The key here is "resistive loads". they should work at virtually any voltage, they would just pull proportionately low wattage i believe, so a 120v 1000w space heater would only pul ~500w at 60v or ~200w on 6S lipo.
 
Hi, interesting. i am planning to do one too.

to let my battery to be able to discharge up to 200W, 40A

The charger & power supply I use
https://hobbyking.com/en_us/turnigy-reaktor-30a-1000w-balance-charger.html?___store=en_us
https://hobbyking.com/en_us/turnigy-1080w-100-120v-power-supply-13-8v-18v-60amp.html

My power supply is Turnigy 1080W
Input: 100 - 120V, 50 - 60 Hz; Output: 13.8 - 18V, DC: 60A
Noted that voltage supply in common outlet in S’pore is 240V
///Need to find a power supply with 240 V input

Parallel 2 chargers
Reasons: Put 2 power sources in parallel, this circuits will let the V remain but add up the I
Way to do it: Make 2 chargers + together - together


How do I know which artic copper to prevent over heating ?

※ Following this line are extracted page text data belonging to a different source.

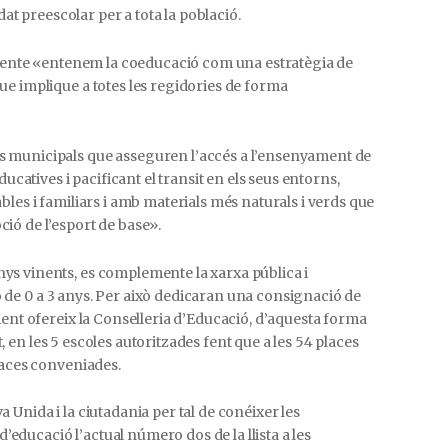
dat preescolar per a tota la població.
Lorente «entenem la coeducació com una estratègia de
ue implique a totes les regidories de forma
s municipals que asseguren l’accés a l’ensenyament de
ucatives i pacificant el transit en els seus entorns,
les i familiars i amb materials més naturals i verds que
ió de l’esport de base».
ys vinents, es complemente la xarxa pública i
ció de 0 a 3 anys. Per això dedicaran una consignació de
ment ofereix la Conselleria d’Educació, d’aquesta forma
t, en les 5 escoles autoritzades fent que a les 54 places
laces conveniades.
Unida i la ciutadania per tal de conéixer les
d’educació l’actual número dos de la llista a les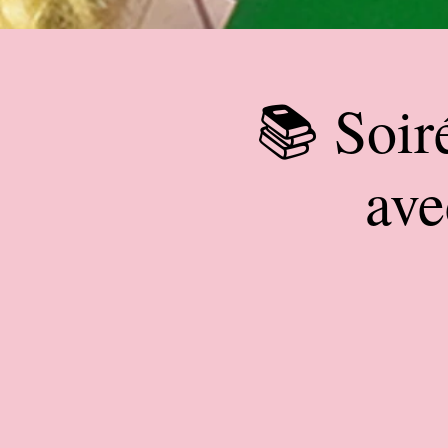
📚 Soir
ave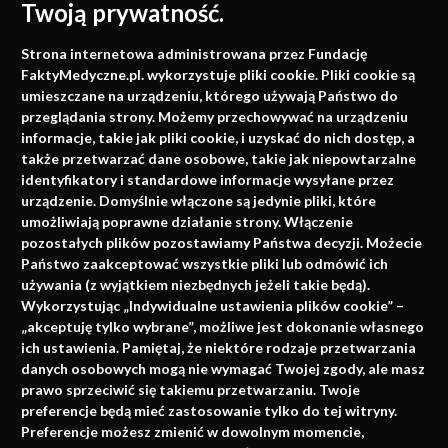
Twoją prywatność.
Medycyna oparta na
Strona internetowa administrowana przez Fundację
faktach
FaktyMedyczne.pl. wykorzystuje pliki cookie. Pliki cookie są
umieszczane na urządzeniu, którego używają Państwo do
Konferencje, szkolenia, e-learning, wydawnictwo
przeglądania strony. Możemy przechowywać na urządzeniu
informacje, takie jak pliki cookie, i uzyskać do nich dostęp, a
także przetwarzać dane osobowe, takie jak niepowtarzalne
identyfikatory i standardowe informacje wysyłane przez
urządzenie. Domyślnie włączone są jedynie pliki, które
umożliwiają poprawne działanie strony. Włączenie
pozostałych plików pozostawiamy Państwa decyzji. Możecie
Państwo zaakceptować wszystkie pliki lub odmówić ich
używania (z wyjątkiem niezbędnych jeżeli takie będą).
Napisz do nas
Wykorzystując „Indywidualne ustawienia plików cookie” –
„akceptuję tylko wybrane”, możliwe jest dokonanie własnego
ich ustawienia. Pamiętaj, że niektóre rodzaje przetwarzania
danych osobowych mogą nie wymagać Twojej zgody, ale masz
info@faktymedyczne.pl
prawo sprzeciwić się takiemu przetwarzaniu. Twoje
preferencje będą mieć zastosowanie tylko do tej witryny.
ul. Towarowa 2
Preferencje możesz zmienić w dowolnym momencie,
43-460 Wisła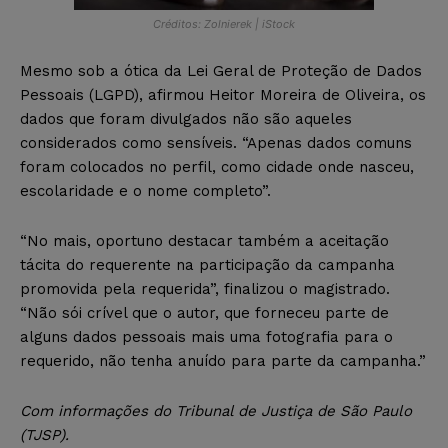
Créditos: Zolnierek | iStock
Mesmo sob a ótica da Lei Geral de Proteção de Dados
Pessoais (LGPD), afirmou Heitor Moreira de Oliveira, os
dados que foram divulgados não são aqueles
considerados como sensíveis. “Apenas dados comuns
foram colocados no perfil, como cidade onde nasceu,
escolaridade e o nome completo”.
“No mais, oportuno destacar também a aceitação
tácita do requerente na participação da campanha
promovida pela requerida”, finalizou o magistrado.
“Não sói crível que o autor, que forneceu parte de
alguns dados pessoais mais uma fotografia para o
requerido, não tenha anuído para parte da campanha.”
Com informações do Tribunal de Justiça de São Paulo
(TJSP).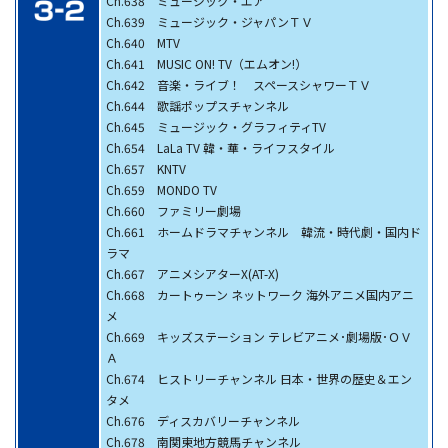
Ch.638 ミュージック・エア
Ch.639 ミュージック・ジャパンＴＶ
Ch.640 MTV
Ch.641 MUSIC ON! TV（エムオン!）
Ch.642 音楽・ライブ！ スペースシャワーＴＶ
Ch.644 歌謡ポップスチャンネル
Ch.645 ミュージック・グラフィティTV
Ch.654 LaLa TV 韓・華・ライフスタイル
Ch.657 KNTV
Ch.659 MONDO TV
Ch.660 ファミリー劇場
Ch.661 ホームドラマチャンネル 韓流・時代劇・国内ド
ラマ
Ch.667 アニメシアターX(AT-X)
Ch.668 カートゥーン ネットワーク 海外アニメ国内アニ
メ
Ch.669 キッズステーション テレビアニメ･劇場版･ＯＶ
Ａ
Ch.674 ヒストリーチャンネル 日本・世界の歴史＆エン
タメ
Ch.676 ディスカバリーチャンネル
Ch.678 南関東地方競馬チャンネル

I need to provide 40A, but my charger can only provide up to 30A.

The voltage provided is around 33V.
(33 V = P / I = 1000 W / 33A)

the charger I have is 40V / 30A

Requirement: 200W 40A.
Hence, 5V is required. (Reason 5V x 40A = 200W)

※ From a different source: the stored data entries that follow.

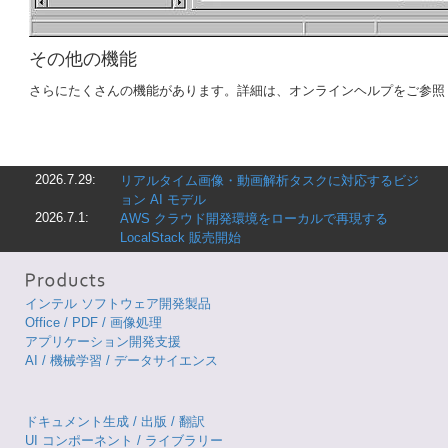
その他の機能
さらにたくさんの機能があります。詳細は、オンラインヘルプをご参照
2026.7.29:
リアルタイム画像・動画解析タスクに対応するビジ
ョン AI モデル
2026.7.1:
AWS クラウド開発環境をローカルで再現する
LocalStack 販売開始
インテル ソフトウェア開発製品
Office / PDF / 画像処理
アプリケーション開発支援
AI / 機械学習 / データサイエンス
ドキュメント生成 / 出版 / 翻訳
UI コンポーネント / ライブラリー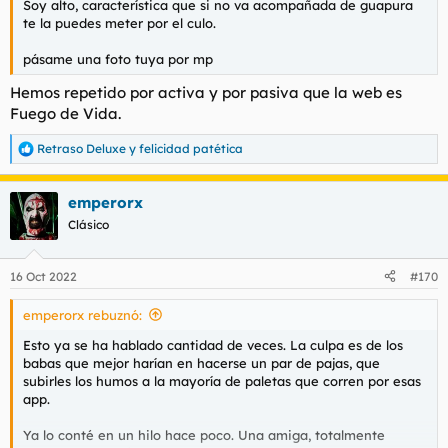
Soy alto, característica que si no va acompañada de guapura
te la puedes meter por el culo.
pásame una foto tuya por mp
Hemos repetido por activa y por pasiva que la web es
Fuego de Vida.
Retraso Deluxe
y
felicidad patética
R
e
a
emperorx
c
c
Clásico
i
o
n
16 Oct 2022
#170
e
s
emperorx rebuznó:
:
Esto ya se ha hablado cantidad de veces. La culpa es de los
babas que mejor harían en hacerse un par de pajas, que
subirles los humos a la mayoría de paletas que corren por esas
app.
Ya lo conté en un hilo hace poco. Una amiga, totalmente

Need To lower down 33V to 5V

Reasons: when V is larger than actual need V and same device (same resistance), u will over supply the current

Way to do it: To reduce the V, put another resistor to split up the V (in series)
Benefit: is to have to have enough current since P = VI. Lower down V hence have higher I

Modify slightly and taking note at power supply 120Vac input


Anyone have any ideas ?
 
izeman said:
Sorry. I have no idea what you're talking about and what you try to acchieve.
Could be my smartphone making it hard to read, but some sentences just don't make any sense :(


hi, Izeman

I need to build a similar circuit, for me to discharge at a higher current.

i need it to do some tests on Lithium Polymer (LiPo) battery.